Bawdsey Radar Trust

Visitors can enjoy a simulated hands-on experience of using early radar for detection, distance measurement and angle measurement with this new interactive exhibit.

Replicating Complex Radar Systems

In 1937, RAF Bawdsey became the first fully operational Radar station in the world, just eighteen months after it had first been established that approaching aircraft could be detected using transmitted radio waves. We’re delighted to have supported specialist heritage designers, PLB and the Trust on a new interactive exhibit which gives visitors a simulated hands-on experience of using early radar for detection, distance measurement and angle measurement.

The interactive exhibit replicates the original methods used in the Chain Home, the ring of coastal Early Warning radar stations built by the Royal Air Force before and during the Second World War to detect and track aircraft. The ‘Gonio’ interactive is faithful to the Chain Home method where equipment produces a pulse of energy and measures the time of flight from transmission to reception. The objective of the interactive is to enable visitors to understand the process used to determine the trajectory of aircraft. As well as the skill involved in producing accurate results. It replicates original complex early radar systems and simplifies the principles so that anyone can understand and have a go at using this radar system.
The activity takes place at a radar operator’s desk housed within the hugely atmospheric restored blast-proofed bunker where the visitor is first trained and then challenged to test their skills in determining the trajectory of aircraft using the Chain Home method.
“We had many very favourable comments on your kit, and I thank you very much for the effort you have put in, in making this one of the great attractions of the exhibition. I know from past experience that people of all ages love to get their hands on stuff and that when they have, it is something which stays in their mind for a long time, as both an enjoyable and as a learning experience.”
Bawdsey Radar Trust

A Dramatic Reprisentation

The desk includes a bespoke physical interface created by Wide Sky Design, incorporating a goniometer dial – used to determine bearing; a range dial – used to determine distance; and a transfer button used to transfer data to an operations room. A portrait mounted touch screen recreates the original cathode ray tube display that would have been used, and also displays a diagrammatic representation of the effect in the real world of the visitor’s inputs.

The visitor can manipulate the range and angle dials in relation to a signal shown on-screen to determine the range and bearing of an aircraft over time and therefore discover its trajectory.

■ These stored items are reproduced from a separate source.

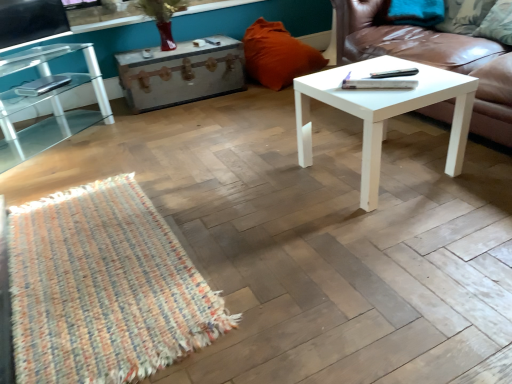
You are a GUI agent. You are given a task and a screenshot of the screen. Output one action in this format:
    pyautogui.click(x=<x>, y=<y>)
    Task: Click on the white leather couch at right
    
    Given the screenshot: What is the action you would take?
    pyautogui.click(x=432, y=59)

Measure the distance between point (469, 48) and camera.

Point (469, 48) is 2.27 meters from camera.

Consider the image. What is the approximate width of white matte coffee table at center?

The width of white matte coffee table at center is 22.98 inches.

Describe the element at coordinates (384, 112) in the screenshot. Image resolution: width=512 pixels, height=384 pixels. I see `white matte coffee table at center` at that location.

Image resolution: width=512 pixels, height=384 pixels. What do you see at coordinates (497, 23) in the screenshot?
I see `green fabric pillow at upper right, acting as the first pillow starting from the front` at bounding box center [497, 23].

What is the approximate width of green fabric pillow at upper right, placed as the first pillow when sorted from right to left?

green fabric pillow at upper right, placed as the first pillow when sorted from right to left, is 9.10 inches in width.

This screenshot has height=384, width=512. Identify the location of rustic wood trunk at center. (181, 77).

Identify the location of clear glass table at left. (47, 99).

Identify the location of white leather couch at right. This screenshot has width=512, height=384. (432, 59).

Which pillow is the 2nd one when counting from the right side of the clear glass table at left? Please provide its 2D coordinates.

[(497, 23)]

From a real-world perspective, is green fabric pillow at upper right, acting as the first pillow starting from the front, positioned over clear glass table at left based on gravity?

Yes, from a real-world perspective, green fabric pillow at upper right, acting as the first pillow starting from the front, is above clear glass table at left.

Which is in front, point (499, 22) or point (25, 142)?

The point (499, 22) is closer.

Can you confirm if green fabric pillow at upper right, which appears as the 2th pillow when viewed from the left, is thinner than clear glass table at left?

Yes, green fabric pillow at upper right, which appears as the 2th pillow when viewed from the left, is thinner than clear glass table at left.

Which of these two, white leather couch at right or white matte coffee table at center, stands taller?

Standing taller between the two is white leather couch at right.

Which of these two, white leather couch at right or white matte coffee table at center, is thinner?

white matte coffee table at center.

Is white leather couch at right not close to white matte coffee table at center?

white leather couch at right is near white matte coffee table at center, not far away.

Looking at this image, from a real-world perspective, who is located lower, white leather couch at right or white matte coffee table at center?

white matte coffee table at center.

Which object is more forward, rustic wood trunk at center or green fabric pillow at upper right, acting as the first pillow starting from the front?

green fabric pillow at upper right, acting as the first pillow starting from the front, is in front.

Find the location of a particular element. drawer on the left of the green fabric pillow at upper right, acting as the first pillow starting from the front is located at coordinates [x=181, y=77].

Would you say rustic wood trunk at center is a long distance from green fabric pillow at upper right, which appears as the 2th pillow when viewed from the left?

Indeed, rustic wood trunk at center is not near green fabric pillow at upper right, which appears as the 2th pillow when viewed from the left.

How distant is rustic wood trunk at center from green fabric pillow at upper right, which appears as the 2th pillow when viewed from the left?

rustic wood trunk at center is 6.21 feet away from green fabric pillow at upper right, which appears as the 2th pillow when viewed from the left.

Would you say rustic wood trunk at center is to the left or to the right of white leather couch at right in the picture?

Based on their positions, rustic wood trunk at center is located to the left of white leather couch at right.

Considering the sizes of rustic wood trunk at center and white leather couch at right in the image, is rustic wood trunk at center taller or shorter than white leather couch at right?

In the image, rustic wood trunk at center appears to be shorter than white leather couch at right.

Would you say rustic wood trunk at center is inside or outside white leather couch at right?

rustic wood trunk at center cannot be found inside white leather couch at right.

From a real-world perspective, is rustic wood trunk at center beneath white leather couch at right?

Yes, from a real-world perspective, rustic wood trunk at center is under white leather couch at right.

How many degrees apart are the facing directions of clear glass table at left and orange fabric pillow at upper center, the first pillow when ordered from left to right?

The angular difference between clear glass table at left and orange fabric pillow at upper center, the first pillow when ordered from left to right, is 41 degrees.

Is clear glass table at left to the left or to the right of orange fabric pillow at upper center, the first pillow when ordered from left to right, in the image?

clear glass table at left is positioned on orange fabric pillow at upper center, the first pillow when ordered from left to right,'s left side.

From the image's perspective, is clear glass table at left located beneath orange fabric pillow at upper center, which appears as the 2th pillow when viewed from the front?

Indeed, from the image's perspective, clear glass table at left is shown beneath orange fabric pillow at upper center, which appears as the 2th pillow when viewed from the front.

Does white matte coffee table at center turn towards green fabric pillow at upper right, which is counted as the second pillow, starting from the back?

No, white matte coffee table at center is not turned towards green fabric pillow at upper right, which is counted as the second pillow, starting from the back.

From the image's perspective, would you say white matte coffee table at center is positioned over green fabric pillow at upper right, acting as the first pillow starting from the front?

No, from the image's perspective, white matte coffee table at center is not on top of green fabric pillow at upper right, acting as the first pillow starting from the front.

Consider the image. Between white matte coffee table at center and green fabric pillow at upper right, which appears as the 2th pillow when viewed from the left, which one has less height?

green fabric pillow at upper right, which appears as the 2th pillow when viewed from the left.

Is white matte coffee table at center smaller than green fabric pillow at upper right, acting as the first pillow starting from the front?

Actually, white matte coffee table at center might be larger than green fabric pillow at upper right, acting as the first pillow starting from the front.

From a real-world perspective, who is located higher, white matte coffee table at center or white leather couch at right?

white leather couch at right.

This screenshot has width=512, height=384. I want to click on coffee table located below the white leather couch at right (from the image's perspective), so click(384, 112).

Does white matte coffee table at center contain white leather couch at right?

No, white leather couch at right is not surrounded by white matte coffee table at center.

Find the location of a particular element. table that appears on the left of green fabric pillow at upper right, placed as the first pillow when sorted from right to left is located at coordinates (47, 99).

Where is `coffee table below the white leather couch at right (from the image's perspective)`? coffee table below the white leather couch at right (from the image's perspective) is located at coordinates (384, 112).

Based on their spatial positions, is clear glass table at left or white leather couch at right closer to rustic wood trunk at center?

clear glass table at left is positioned closer to the anchor rustic wood trunk at center.

Based on their spatial positions, is rustic wood trunk at center or orange fabric pillow at upper center, acting as the 1th pillow starting from the back, closer to white matte coffee table at center?

orange fabric pillow at upper center, acting as the 1th pillow starting from the back, lies closer to white matte coffee table at center than the other object.

Which object lies further to the anchor point rustic wood trunk at center, white leather couch at right or orange fabric pillow at upper center, which ranks as the 2th pillow in right-to-left order?

Among the two, white leather couch at right is located further to rustic wood trunk at center.

Based on their spatial positions, is green fabric pillow at upper right, placed as the first pillow when sorted from right to left, or white leather couch at right closer to orange fabric pillow at upper center, acting as the 1th pillow starting from the back?

white leather couch at right is closer to orange fabric pillow at upper center, acting as the 1th pillow starting from the back.

Estimate the real-world distances between objects in this image. Which object is closer to orange fabric pillow at upper center, acting as the 1th pillow starting from the back, white matte coffee table at center or green fabric pillow at upper right, which appears as the 2th pillow when viewed from the left?

green fabric pillow at upper right, which appears as the 2th pillow when viewed from the left, is closer to orange fabric pillow at upper center, acting as the 1th pillow starting from the back.

Looking at the image, which one is located further to orange fabric pillow at upper center, acting as the 1th pillow starting from the back, clear glass table at left or green fabric pillow at upper right, which appears as the 2th pillow when viewed from the left?

Among the two, clear glass table at left is located further to orange fabric pillow at upper center, acting as the 1th pillow starting from the back.

Based on their spatial positions, is white matte coffee table at center or white leather couch at right further from rustic wood trunk at center?

white matte coffee table at center is positioned further to the anchor rustic wood trunk at center.

When comparing their distances from white matte coffee table at center, does green fabric pillow at upper right, placed as the first pillow when sorted from right to left, or rustic wood trunk at center seem further?

rustic wood trunk at center is positioned further to the anchor white matte coffee table at center.

Locate an element on the screen. This screenshot has height=384, width=512. drawer between clear glass table at left and white matte coffee table at center is located at coordinates (181, 77).

Image resolution: width=512 pixels, height=384 pixels. I want to click on drawer between clear glass table at left and green fabric pillow at upper right, which appears as the 2th pillow when viewed from the left, from left to right, so click(x=181, y=77).

The image size is (512, 384). Find the location of `pillow located between white leather couch at right and orange fabric pillow at upper center, which appears as the 2th pillow when viewed from the front, in the depth direction`. pillow located between white leather couch at right and orange fabric pillow at upper center, which appears as the 2th pillow when viewed from the front, in the depth direction is located at coordinates (497, 23).

Find the location of a particular element. This screenshot has height=384, width=512. studio couch between white matte coffee table at center and orange fabric pillow at upper center, the first pillow when ordered from left to right, along the z-axis is located at coordinates (432, 59).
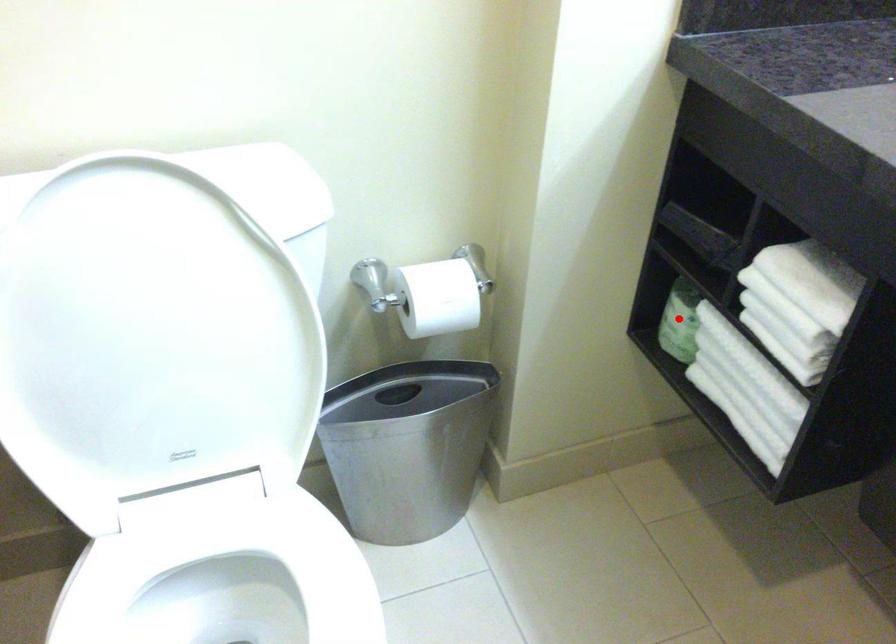
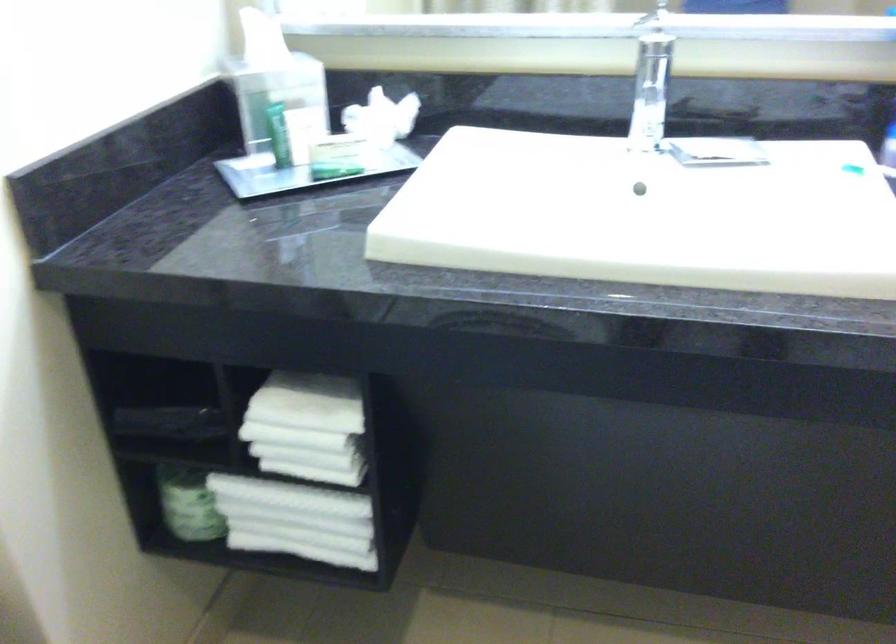
Where in the second image is the point corresponding to the highlighted location from the first image?

(188, 504)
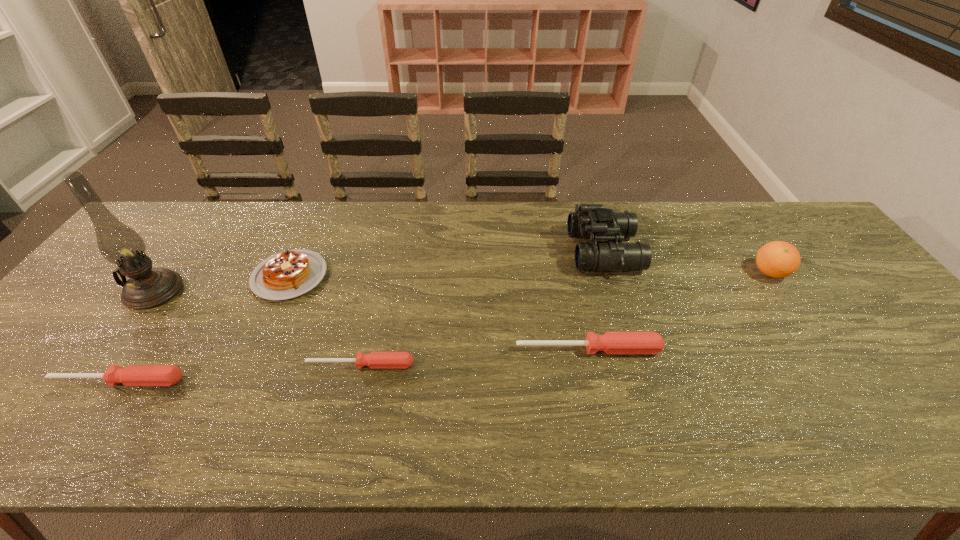
Image resolution: width=960 pixels, height=540 pixels. Identify the location of the leftmost screwdriver. (132, 375).

At what (x,y) coordinates should I click in order to perform the action: click on the nearest screwdriver. Please return your answer as a coordinate pair (x, y). The height and width of the screenshot is (540, 960). Looking at the image, I should click on (132, 375).

Find the location of a particular element. the second nearest object is located at coordinates (375, 360).

You are a GUI agent. You are given a task and a screenshot of the screen. Output one action in this format:
    pyautogui.click(x=<x>, y=<y>)
    Task: Click on the second nearest screwdriver
    This screenshot has width=960, height=540.
    Given the screenshot: What is the action you would take?
    pyautogui.click(x=375, y=360)

Identify the location of the third nearest object. The height and width of the screenshot is (540, 960). (612, 343).

What are the coordinates of `the farthest screwdriver` in the screenshot? It's located at (612, 343).

Locate an element on the screen. The height and width of the screenshot is (540, 960). the sixth shortest object is located at coordinates (590, 221).

You are a GUI agent. You are given a task and a screenshot of the screen. Output one action in this format:
    pyautogui.click(x=<x>, y=<y>)
    Task: Click on the orange
    
    Given the screenshot: What is the action you would take?
    pyautogui.click(x=777, y=259)

I want to click on the fifth shortest object, so click(777, 259).

Locate an element on the screen. the tallest object is located at coordinates (147, 287).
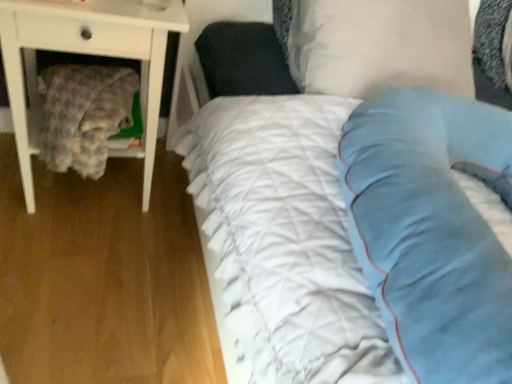
Question: Is fluffy fabric blanket at left completely or partially inside white quilted fabric at center?

Choices:
 (A) no
 (B) yes

Answer: (A)

Question: From the image's perspective, is white quilted fabric at center on top of fluffy fabric blanket at left?

Choices:
 (A) yes
 (B) no

Answer: (B)

Question: Is white quilted fabric at center aimed at fluffy fabric blanket at left?

Choices:
 (A) yes
 (B) no

Answer: (B)

Question: Considering the relative sizes of white quilted fabric at center and fluffy fabric blanket at left in the image provided, is white quilted fabric at center wider than fluffy fabric blanket at left?

Choices:
 (A) no
 (B) yes

Answer: (B)

Question: Can you confirm if white quilted fabric at center is taller than fluffy fabric blanket at left?

Choices:
 (A) yes
 (B) no

Answer: (B)

Question: Can you confirm if white quilted fabric at center is bigger than fluffy fabric blanket at left?

Choices:
 (A) yes
 (B) no

Answer: (A)

Question: Does white wood nightstand at left have a smaller size compared to white soft pillow at upper center?

Choices:
 (A) no
 (B) yes

Answer: (A)

Question: Can you confirm if white wood nightstand at left is wider than white soft pillow at upper center?

Choices:
 (A) yes
 (B) no

Answer: (A)

Question: Is white wood nightstand at left oriented towards white soft pillow at upper center?

Choices:
 (A) yes
 (B) no

Answer: (B)

Question: Is white wood nightstand at left to the left of white soft pillow at upper center from the viewer's perspective?

Choices:
 (A) no
 (B) yes

Answer: (B)

Question: Is white wood nightstand at left looking in the opposite direction of white soft pillow at upper center?

Choices:
 (A) yes
 (B) no

Answer: (B)

Question: Is there a large distance between white wood nightstand at left and white soft pillow at upper center?

Choices:
 (A) yes
 (B) no

Answer: (B)

Question: Is white wood nightstand at left with fluffy fabric blanket at left?

Choices:
 (A) no
 (B) yes

Answer: (A)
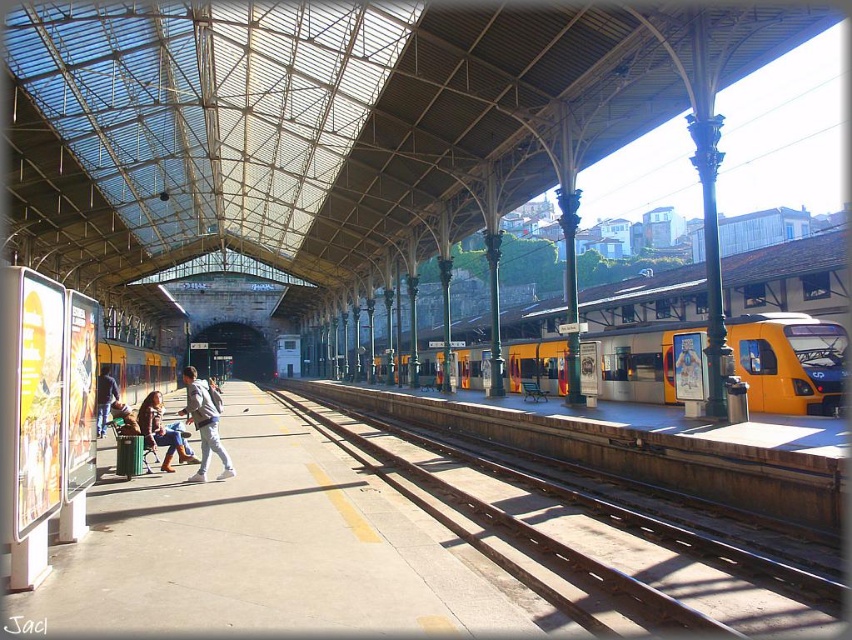
You are a photographer standing on the train station platform. You see a light brown leather jacket at center and a denim jacket at center. Which jacket is located to the right of the other?

The light brown leather jacket at center is positioned on the right side of denim jacket at center.

You are standing at the point marked as point [227,465] on the platform. You want to walk straight towards the tunnel at the far end of the station. Is there enough space between you and the tunnel for a person to walk comfortably?

The distance between point [227,465] and the viewer is 41.47 feet, so there is sufficient space for a person to walk comfortably towards the tunnel.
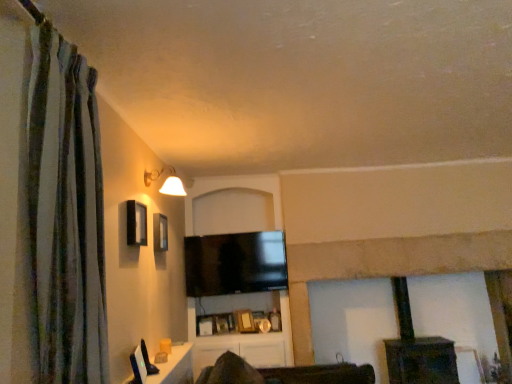
Question: From a real-world perspective, is dark brown wood fireplace at center beneath matte black window at upper left?

Choices:
 (A) yes
 (B) no

Answer: (A)

Question: From the image's perspective, is dark brown wood fireplace at center below matte black window at upper left?

Choices:
 (A) no
 (B) yes

Answer: (B)

Question: Can you confirm if dark brown wood fireplace at center is thinner than matte black window at upper left?

Choices:
 (A) yes
 (B) no

Answer: (B)

Question: Would you say matte black window at upper left is part of dark brown wood fireplace at center's contents?

Choices:
 (A) no
 (B) yes

Answer: (A)

Question: Is dark brown wood fireplace at center bigger than matte black window at upper left?

Choices:
 (A) no
 (B) yes

Answer: (B)

Question: Is dark brown wood fireplace at center positioned far away from matte black window at upper left?

Choices:
 (A) yes
 (B) no

Answer: (A)

Question: From a real-world perspective, is flat screen tv at center physically below white glossy table at lower left?

Choices:
 (A) no
 (B) yes

Answer: (A)

Question: Is flat screen tv at center bigger than white glossy table at lower left?

Choices:
 (A) yes
 (B) no

Answer: (A)

Question: Does flat screen tv at center have a smaller size compared to white glossy table at lower left?

Choices:
 (A) yes
 (B) no

Answer: (B)

Question: Can you confirm if flat screen tv at center is taller than white glossy table at lower left?

Choices:
 (A) no
 (B) yes

Answer: (B)

Question: From the image's perspective, is flat screen tv at center above white glossy table at lower left?

Choices:
 (A) yes
 (B) no

Answer: (A)

Question: From a real-world perspective, is flat screen tv at center over white glossy table at lower left?

Choices:
 (A) no
 (B) yes

Answer: (B)

Question: From a real-world perspective, is white glossy table at lower left positioned over flat screen tv at center based on gravity?

Choices:
 (A) yes
 (B) no

Answer: (B)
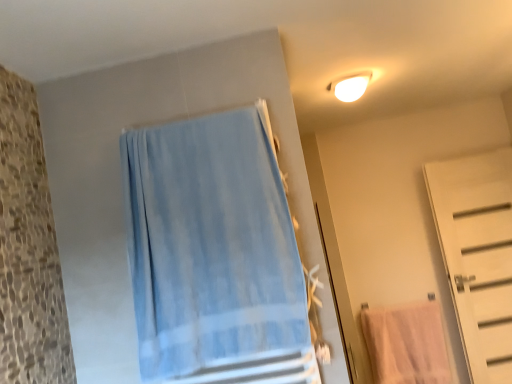
Question: Can you confirm if pink cotton towel at lower right is shorter than white glossy light fixture at upper right?

Choices:
 (A) no
 (B) yes

Answer: (A)

Question: From a real-world perspective, is pink cotton towel at lower right over white glossy light fixture at upper right?

Choices:
 (A) yes
 (B) no

Answer: (B)

Question: Are pink cotton towel at lower right and white glossy light fixture at upper right far apart?

Choices:
 (A) no
 (B) yes

Answer: (B)

Question: Does pink cotton towel at lower right have a lesser width compared to white glossy light fixture at upper right?

Choices:
 (A) no
 (B) yes

Answer: (B)

Question: Is white glossy light fixture at upper right at the back of pink cotton towel at lower right?

Choices:
 (A) no
 (B) yes

Answer: (A)

Question: Would you say white matte door at right is to the left or to the right of pink cotton towel at lower right in the picture?

Choices:
 (A) left
 (B) right

Answer: (B)

Question: In terms of size, does white matte door at right appear bigger or smaller than pink cotton towel at lower right?

Choices:
 (A) small
 (B) big

Answer: (B)

Question: Choose the correct answer: Is white matte door at right inside pink cotton towel at lower right or outside it?

Choices:
 (A) outside
 (B) inside

Answer: (A)

Question: In terms of width, does white matte door at right look wider or thinner when compared to pink cotton towel at lower right?

Choices:
 (A) wide
 (B) thin

Answer: (A)

Question: Is white matte door at right situated inside light blue fabric towel at center or outside?

Choices:
 (A) inside
 (B) outside

Answer: (B)

Question: Relative to light blue fabric towel at center, is white matte door at right in front or behind?

Choices:
 (A) behind
 (B) front

Answer: (A)

Question: Visually, is white matte door at right positioned to the left or to the right of light blue fabric towel at center?

Choices:
 (A) right
 (B) left

Answer: (A)

Question: From their relative heights in the image, would you say white matte door at right is taller or shorter than light blue fabric towel at center?

Choices:
 (A) tall
 (B) short

Answer: (A)

Question: Considering the positions of point (481, 167) and point (351, 74), is point (481, 167) closer or farther from the camera than point (351, 74)?

Choices:
 (A) closer
 (B) farther

Answer: (B)

Question: Is white matte door at right bigger or smaller than white glossy light fixture at upper right?

Choices:
 (A) big
 (B) small

Answer: (A)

These readings are then ‘transferred’ to a computer to enable a comparison of how the visitor’s readings match ‘true’ range and angle information, and therefore how successfully they determined the trajectory of the aircraft.

A Challenging Task

The interactive includes a number of challenge levels, allowing visitors to test their skills against increasing levels of difficulty including multiple simultaneous aircraft travelling in different trajectories demonstrating just how difficult an operators task was.

The interactive also incorporates audio SFX and soundscapes designed to immerse visitors in the dynamic environment of Bawdsey in its heyday, recreating the ‘buzz’ of multiple gonio operatives working together against the clock to transfer vital data to an operations room tracking and directing aircraft operations.